• Exercise objective: A faithful copy of all the data is the goal; omit the pictures.

• Dataset excerpt:
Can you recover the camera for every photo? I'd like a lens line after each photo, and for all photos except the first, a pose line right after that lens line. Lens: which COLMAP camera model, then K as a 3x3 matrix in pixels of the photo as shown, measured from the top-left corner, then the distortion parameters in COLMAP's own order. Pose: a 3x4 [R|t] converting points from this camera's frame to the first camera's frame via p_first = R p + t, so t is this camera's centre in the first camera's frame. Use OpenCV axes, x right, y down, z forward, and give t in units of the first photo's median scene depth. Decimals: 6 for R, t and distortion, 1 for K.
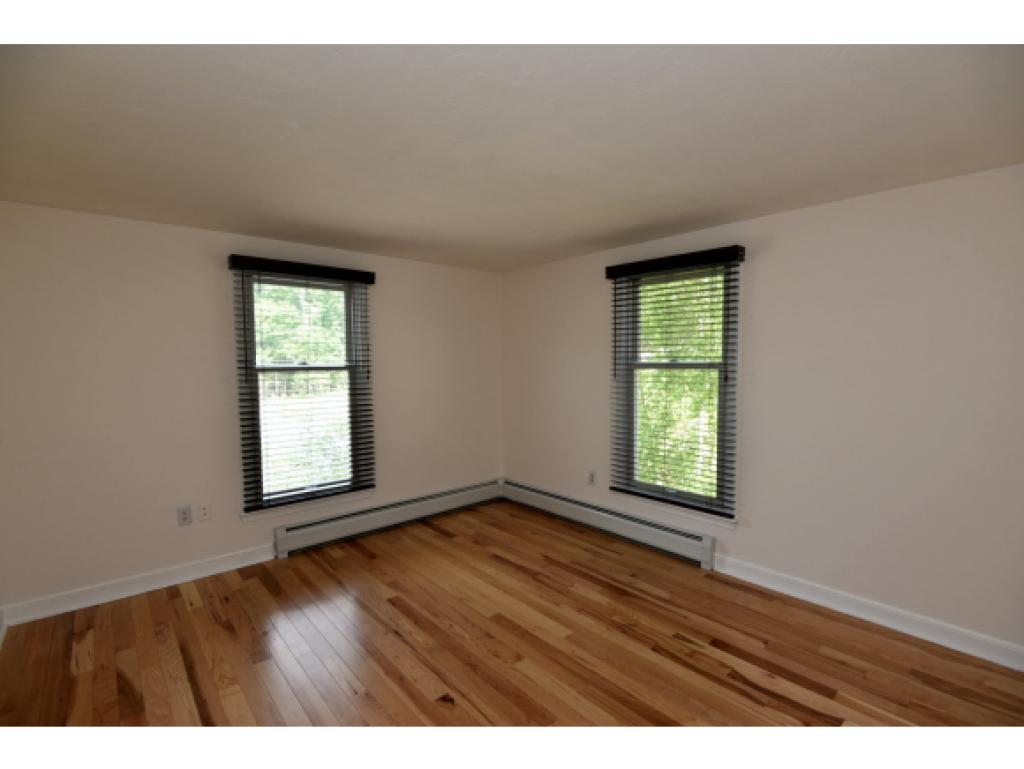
lens RADIAL K [[470.7, 0, 514.4], [0, 470.7, 382.4], [0, 0, 1]] dist [-0.013409, -0.003855]
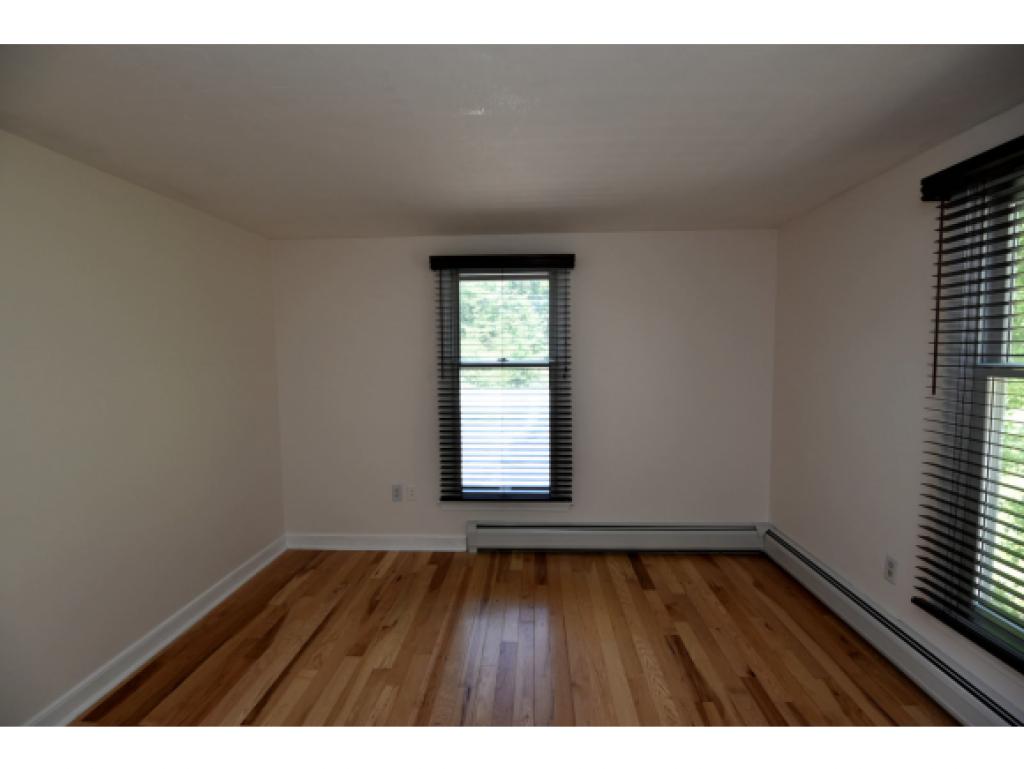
lens RADIAL K [[470.7, 0, 514.3], [0, 470.7, 384.2], [0, 0, 1]] dist [-0.013409, -0.003855]
pose [[0.714234, 0.046383, -0.698368, 0.244805], [-0.029771, 0.998912, 0.035898, -0.025238], [0.699273, -0.004848, 0.714838, 0.324430]]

• Problem solution:
Can you recover the camera for every photo? I'd like a lens line after each photo, and for all photos except the first, a pose line right after that lens line. Lens: which COLMAP camera model, then K as a 3x3 matrix in pixels of the photo as shown, measured from the top-left corner, then the distortion parameters in COLMAP's own order. Pose: a 3x4 [R|t] converting points from this camera's frame to the first camera's frame via p_first = R p + t, so t is this camera's centre in the first camera's frame. Use OpenCV axes, x right, y down, z forward, and give t in units of the first photo's median scene depth. Decimals: 6 for R, t and distortion, 1 for K.
lens RADIAL K [[470.7, 0, 514.4], [0, 470.7, 382.4], [0, 0, 1]] dist [-0.013409, -0.003855]
lens RADIAL K [[470.7, 0, 514.3], [0, 470.7, 384.2], [0, 0, 1]] dist [-0.013409, -0.003855]
pose [[0.714234, 0.046383, -0.698368, 0.244805], [-0.029771, 0.998912, 0.035898, -0.025238], [0.699273, -0.004848, 0.714838, 0.324430]]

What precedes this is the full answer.